Course Title: Statistical Methods for Process Improvement:

Part 2: Using the Normal Distribution

Davis M. Woodruff, PE, CMC

Course Outline

This 1 hour course presents a review and overview of practical and simple statistical methods that can be used for process improvement. Practical how-to information for using the normal distribution in a variety of settings is presented. It is not a theoretical statistics course and is intended as a review/overview type course which is practical and oriented to industry. To get the most benefit from this course, the participant should have completed Part 1: Using Data for Process Improvement or have been introduced to statistical methods in other courses or training.

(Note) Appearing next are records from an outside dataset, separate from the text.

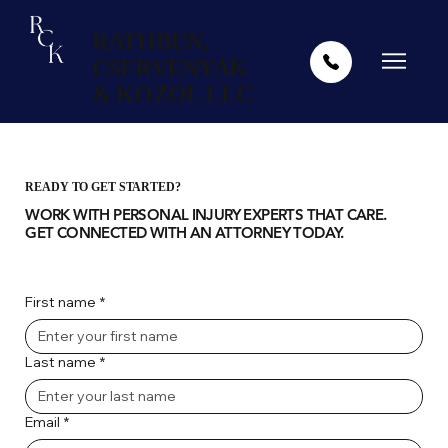
RATHBUN,
CSERVENYAK
& KOZOL LLC
READY TO GET STARTED?
WORK WITH PERSONAL INJURY EXPERTS THAT CARE.
GET CONNECTED WITH AN ATTORNEY TODAY.
First name
*
Last name
*
Email
*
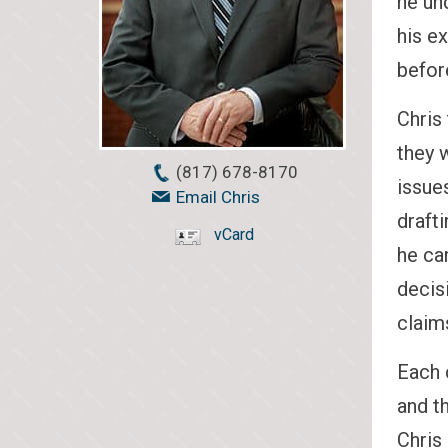
he un
his e
before
Chris 
they 
(817) 678-8170
issue
Email Chris
draft
vCard
he ca
decis
claim
Each c
and t
Chris 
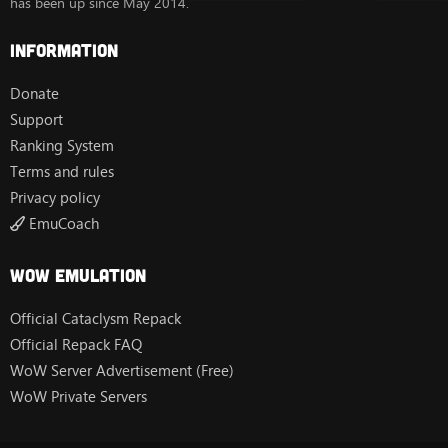
has been up since May 2014.
Information
Donate
Support
Ranking System
Terms and rules
Privacy policy
EmuCoach
Wow Emulation
Official Cataclysm Repack
Official Repack FAQ
WoW Server Advertisement (Free)
WoW Private Servers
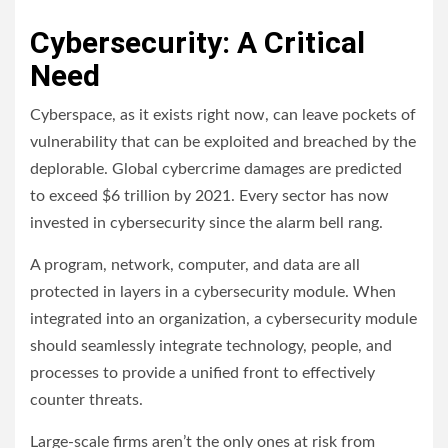
Cybersecurity: A Critical
Need
Cyberspace, as it exists right now, can leave pockets of
vulnerability that can be exploited and breached by the
deplorable. Global cybercrime damages are predicted
to exceed $6 trillion by 2021. Every sector has now
invested in cybersecurity since the alarm bell rang.
A program, network, computer, and data are all
protected in layers in a cybersecurity module. When
integrated into an organization, a cybersecurity module
should seamlessly integrate technology, people, and
processes to provide a unified front to effectively
counter threats.
Large-scale firms aren’t the only ones at risk from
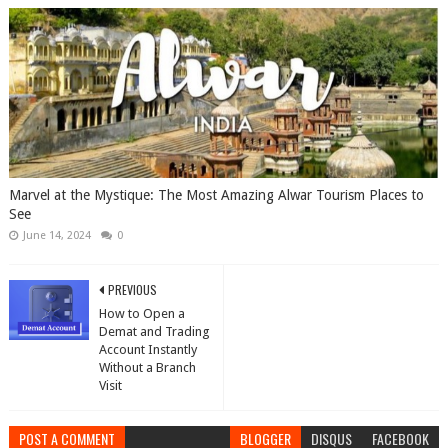
Marvel at the Mystique: The Most Amazing Alwar Tourism Places to
See
June 14, 2024
0
PREVIOUS
How to Open a
Demat and Trading
Account Instantly
Without a Branch
Visit
POST A COMMENT
BLOGGER
DISQUS
FACEBOOK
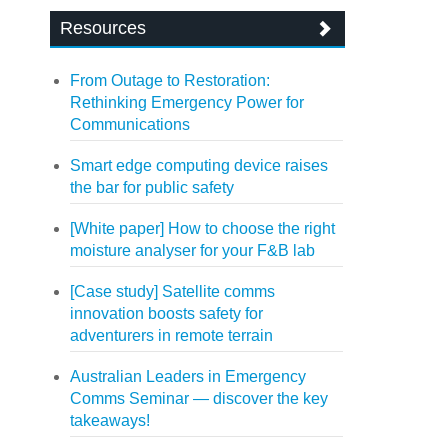
Resources
From Outage to Restoration:
Rethinking Emergency Power for
Communications
Smart edge computing device raises
the bar for public safety
[White paper] How to choose the right
moisture analyser for your F&B lab
[Case study] Satellite comms
innovation boosts safety for
adventurers in remote terrain
Australian Leaders in Emergency
Comms Seminar — discover the key
takeaways!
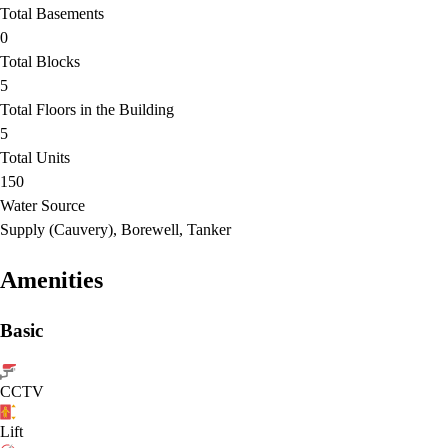
Total Basements
0
Total Blocks
5
Total Floors in the Building
5
Total Units
150
Water Source
Supply (Cauvery), Borewell, Tanker
Amenities
Basic
CCTV
Lift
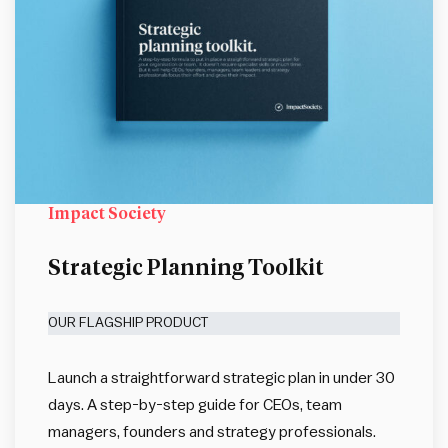
Impact Society
Strategic Planning Toolkit
OUR FLAGSHIP PRODUCT
Launch a straightforward strategic plan in under 30
days. A step-by-step guide for CEOs, team
managers, founders and strategy professionals.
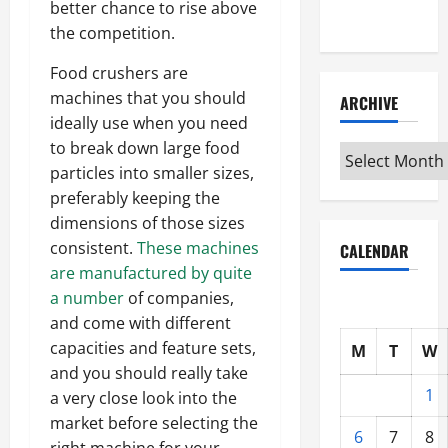
better chance to rise above
Interview
the competition.
Food crushers are
machines that you should
ARCHIVE
ideally use when you need
to break down large food
Archive
particles into smaller sizes,
preferably keeping the
dimensions of those sizes
consistent.
These machines
CALENDAR
are manufactured by quite
a number
of companies,
and come with different
capacities and feature sets,
M
T
W
and you should really take
1
a very close look into the
market before selecting the
6
7
8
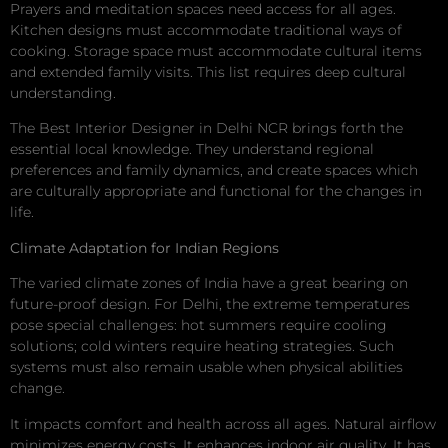
Prayers and meditation spaces need access for all ages.
Kitchen designs must accommodate traditional ways of
cooking. Storage space must accommodate cultural items
and extended family visits. This list requires deep cultural
understanding.
The Best Interior Designer in Delhi NCR brings forth the
essential local knowledge. They understand regional
preferences and family dynamics, and create spaces which
are culturally appropriate and functional for the changes in
life.
Climate Adaptation for Indian Regions
The varied climate zones of India have a great bearing on
future-proof design. For Delhi, the extreme temperatures
pose special challenges: hot summers require cooling
solutions; cold winters require heating strategies. Such
systems must also remain usable when physical abilities
change.
It impacts comfort and health across all ages. Natural airflow
minimizes energy costs. It enhances indoor air quality. It has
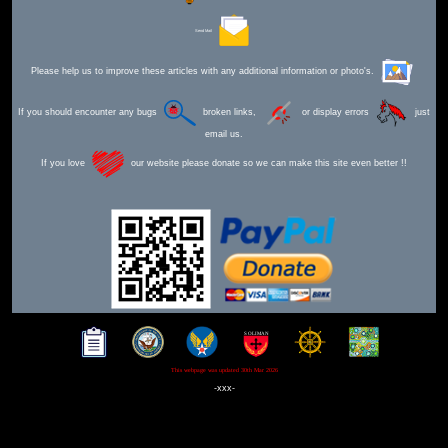
Send Mail
Please help us to improve these articles with any additional information or photo's.
If you should encounter any bugs
broken links,
or display errors
just
email us.
If you love
our website please donate so we can make this site even better !!
This webpage was updated 30th Mar 2026
-xxx-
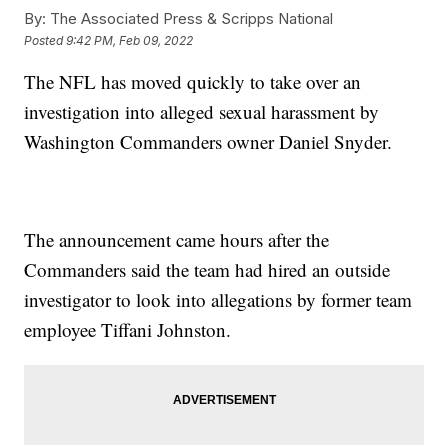
By:
The Associated Press & Scripps National
Posted
9:42 PM, Feb 09, 2022
The NFL has moved quickly to take over an
investigation into alleged sexual harassment by
Washington Commanders owner Daniel Snyder.
The announcement came hours after the
Commanders said the team had hired an outside
investigator to look into allegations by former team
employee Tiffani Johnston.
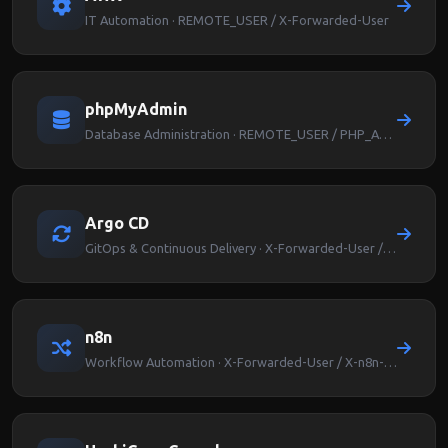
IT Automation · REMOTE_USER / X-Forwarded-User
phpMyAdmin
Database Administration · REMOTE_USER / PHP_AUTH_USER
Argo CD
GitOps & Continuous Delivery · X-Forwarded-User / Argocd-User-Info
n8n
Workflow Automation · X-Forwarded-User / X-n8n-User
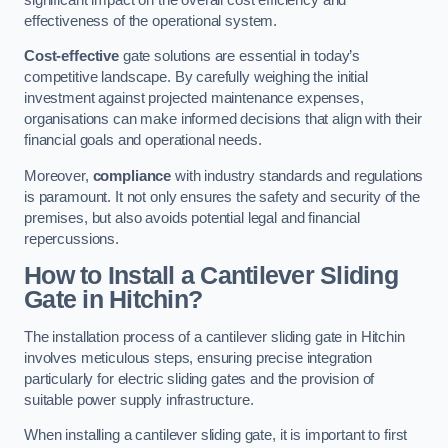
effectiveness of the operational system.
Cost-effective
gate solutions are essential in today’s
competitive landscape. By carefully weighing the initial
investment against projected maintenance expenses,
organisations can make informed decisions that align with their
financial goals and operational needs.
Moreover,
compliance
with industry standards and regulations
is paramount. It not only ensures the safety and security of the
premises, but also avoids potential legal and financial
repercussions.
How to Install a Cantilever Sliding
Gate in Hitchin?
The installation process of a cantilever sliding gate in Hitchin
involves meticulous steps, ensuring precise integration
particularly for electric sliding gates and the provision of
suitable power supply infrastructure.
When installing a cantilever sliding gate, it is important to first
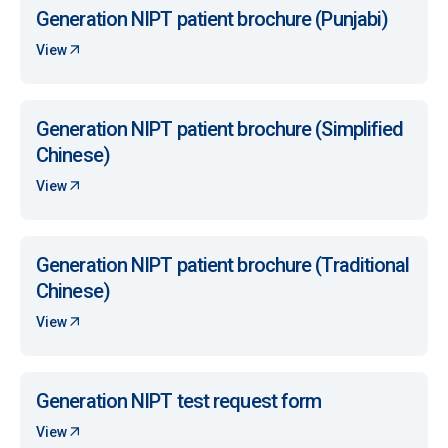
Generation NIPT patient brochure (Punjabi)
View
Generation NIPT patient brochure (Simplified
Chinese)
View
Generation NIPT patient brochure (Traditional
Chinese)
View
Generation NIPT test request form
View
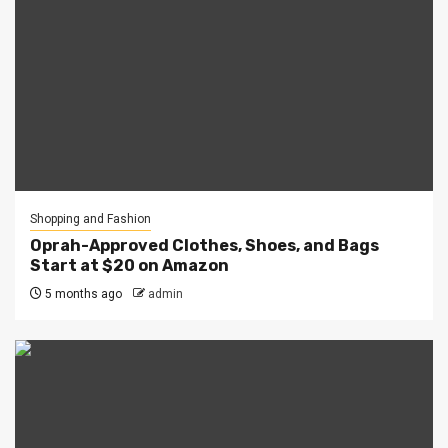
Shopping and Fashion
Oprah-Approved Clothes, Shoes, and Bags
Start at $20 on Amazon
5 months ago
admin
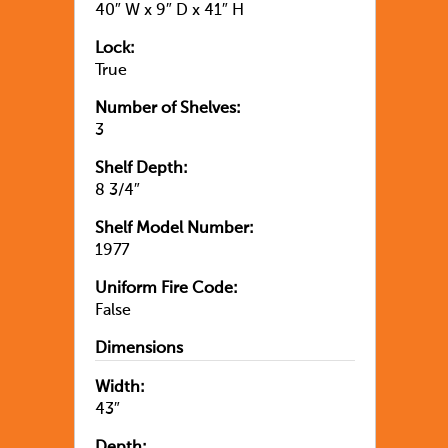
40″ W x 9″ D x 41″ H
Lock:
True
Number of Shelves:
3
Shelf Depth:
8 3/4″
Shelf Model Number:
1977
Uniform Fire Code:
False
Dimensions
Width:
43″
Depth:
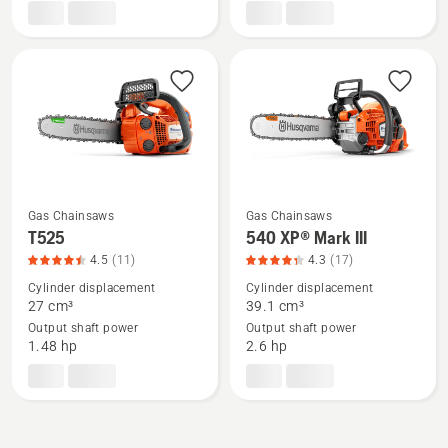
Mark
rating
II,
3.891
product
of
rating
5
4.731
of
5
Gas Chainsaws
Gas Chainsaws
See
See
T525
540 XP® Mark III
more
more
4.5
(11)
4.3
(17)
details
details
Cylinder displacement
Cylinder displacement
about
about
27 cm³
39.1 cm³
Output shaft power
Output shaft power
T525,
540 XP®
1.48 hp
2.6 hp
product
Mark
rating
III,
4.455
product
of
rating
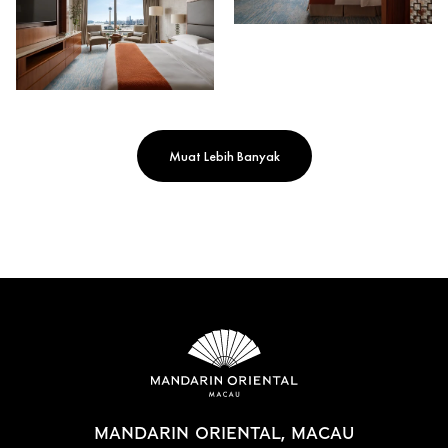
Muat Lebih Banyak
MANDARIN ORIENTAL, MACAU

This course will also provide help organizations that are either ISO 9001, 14001, 13485, TS 16949 or AS 9100 registered or seeking registration to meet the requirements for process and product monitoring and measurement as well as data analysis and continual improvement found in the standards.

This course discusses the following topics:

• Introduction to the Normal Distribution
• Characteristics of the Normal Distribution
• Significance of the Mean and Standard Deviation
• Areas Under the Curve
• Z-Scores: Using the Standard Normal Curve
• Examples of Using Z-scores

Practical  examples and illustrations are used and these process analysis tools may be adapted to any business or business model.

This course includes a multiple choice quiz at the end, which is designed to enhance the understanding of the course materials.

Learning Objective

At the conclusion of this course, the participant will:

• Understand the characteristics of the normal distribution;
• Know the significance of the mean and standard deviation;
• Understand how the Z-scores are calculated and interpreted; and
• Be able to use Z-scores for process analysis.

Intended Audience

Any professional who is involved in process or product monitoring or measurement  or who needs to understand how to apply statistical methods to sustain effective continual improvements.  Engineers, consultants and managers interested in understanding process or product monitoring and measurement as a part of the CI process and to more effectively manage your business using facts will benefit from this course.

Benefit to Attendees

Course participants will learn how to use simple, powerful and practical statistical methods for process improvement that can guide fact based decision making.

Course Introduction

The primary distribution utilized in Statistical Process Control and in using statistical methods for process analysis is the normal distribution.  This distribution occupies a prominent place in statistics for the following reasons:

• The distribution is applicable to many situations in which it is necessary to make inferences from samples taken from a population.
• A normal distribution comes close to fitting the actual observed frequency distribution of many phenomena (weights, heights, times, etc.) and it adequately describes outputs from many processes (dimensions, yields, etc.).

The distribution, a probability density function, resembles a bell-shaped curve as shown below.

Normal Distribution Curve

This One hour course presents a practical and common sense approach to using statistics for process analysis as the second of a five part series.

Course Content

In this lesson, you are required to download and study the following course content in PDF format:

Course Summary

This five part series of courses will provide the information necessary to apply fundamental statistical concepts and methods for process improvement. Statistics can be theoretical and boring. In fact, many engineers dreaded taking “stats” in college, but now find that practical statistics are essential in today’s work place. This course, part 2, as well as the other 4 parts will provide an understanding of how to really use statistics for process improvement. This is not a course in probability theory or theoretical statistics, but rather in how to apply these methods to improve your processes.